Handling complex computations in Env

I developed a custom multi-agent hierarchical environment using the MultiAgentEnv class as a starting point.

It is based on a quite sizeable store of data(the state) incorporating different data formats. From there the agents pull their observations. According to the agents actions the data store/state has to be updated/modified with some demanding computations. These calculations also rely heavily on other python modules.

Has anyone a recommendation if this should be best used as external environment or should i put everything in the env class and let it be stepped by RLlib? I also wonder what’s the better option performance-wise. Does Ray accelerate only the learning part or also the env steps when using GPUs? Thanks in advance!

Hi @Blubberblub ,

if you have an external environment that is quite efficient in performing such operations my preferred way would be out (e.g. if you have a kind of distributed database that is running such operations in parallel or if you have some graphical simulation software that can calculate new coordinates in space or whatsoever).

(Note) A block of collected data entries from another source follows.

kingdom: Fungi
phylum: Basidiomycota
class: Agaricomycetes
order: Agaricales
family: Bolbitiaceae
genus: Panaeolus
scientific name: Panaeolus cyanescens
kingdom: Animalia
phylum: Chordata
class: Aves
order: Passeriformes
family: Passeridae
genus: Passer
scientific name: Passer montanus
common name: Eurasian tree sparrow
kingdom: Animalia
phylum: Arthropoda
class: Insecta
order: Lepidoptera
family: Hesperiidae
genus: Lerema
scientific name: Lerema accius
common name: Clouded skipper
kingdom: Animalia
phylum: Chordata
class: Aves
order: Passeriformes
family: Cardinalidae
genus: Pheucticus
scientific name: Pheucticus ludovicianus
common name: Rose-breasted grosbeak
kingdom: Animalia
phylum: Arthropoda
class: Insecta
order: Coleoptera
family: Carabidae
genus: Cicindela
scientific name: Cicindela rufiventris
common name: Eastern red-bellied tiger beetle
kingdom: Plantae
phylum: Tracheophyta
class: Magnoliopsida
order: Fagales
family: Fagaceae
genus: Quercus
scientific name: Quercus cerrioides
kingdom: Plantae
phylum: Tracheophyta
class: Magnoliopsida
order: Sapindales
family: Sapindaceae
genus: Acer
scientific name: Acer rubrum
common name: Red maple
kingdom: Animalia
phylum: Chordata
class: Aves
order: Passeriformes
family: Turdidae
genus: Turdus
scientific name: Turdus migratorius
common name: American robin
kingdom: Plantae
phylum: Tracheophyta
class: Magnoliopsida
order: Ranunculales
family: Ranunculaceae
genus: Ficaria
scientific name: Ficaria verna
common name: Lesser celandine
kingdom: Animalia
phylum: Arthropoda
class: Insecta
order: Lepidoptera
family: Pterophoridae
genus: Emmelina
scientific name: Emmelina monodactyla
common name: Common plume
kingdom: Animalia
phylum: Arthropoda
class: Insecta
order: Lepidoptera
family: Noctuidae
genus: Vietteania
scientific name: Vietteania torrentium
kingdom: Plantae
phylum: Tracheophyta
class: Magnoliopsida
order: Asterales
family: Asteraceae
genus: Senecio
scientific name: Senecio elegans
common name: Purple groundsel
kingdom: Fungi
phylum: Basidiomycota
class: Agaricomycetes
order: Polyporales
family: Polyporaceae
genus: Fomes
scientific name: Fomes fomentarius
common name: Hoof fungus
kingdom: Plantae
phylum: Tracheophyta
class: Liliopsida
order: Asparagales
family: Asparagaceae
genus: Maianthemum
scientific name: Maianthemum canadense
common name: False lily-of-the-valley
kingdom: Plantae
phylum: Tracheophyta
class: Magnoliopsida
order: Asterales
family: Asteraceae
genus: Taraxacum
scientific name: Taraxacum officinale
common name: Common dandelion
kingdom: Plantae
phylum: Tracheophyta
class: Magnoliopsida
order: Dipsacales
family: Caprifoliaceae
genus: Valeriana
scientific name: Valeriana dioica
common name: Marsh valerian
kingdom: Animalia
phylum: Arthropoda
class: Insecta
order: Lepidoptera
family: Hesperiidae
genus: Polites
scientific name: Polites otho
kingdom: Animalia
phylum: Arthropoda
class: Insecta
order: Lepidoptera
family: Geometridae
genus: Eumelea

In the other case I would take a look at the Trainer config values remote_worker_envs and remote_env_batch_wait_ms.

Hope this helps

Thanks @Lars_Simon_Zehnder for the advice!

1 Like

Ray only accelerates the training with the GPUs. You need to design GPU acceleration in your environment yourself if you want to speed up the step process. In addition to using an external environment, you might also consider using rllib’s client-server architecture to further speed up the data-generation process across multiple nodes.

1 Like

Thanks for the additional info @rusu24edward ! :slightly_smiling_face: i will have a look into this. There’s some raytracing calculations happening as part of my environment and im still looking how to implement this it in a better way. I started from simple gym examples and added custom modules that make use of numba for speeding up the computations. This worked for a basic implementation but now i’m looking into triggering these computations in between steps and therefore i need to optimize the environment even further. However these questions are not ML learning specific so i wont bother you here. :grinning_face_with_smiling_eyes: Thanks for all the suggestions!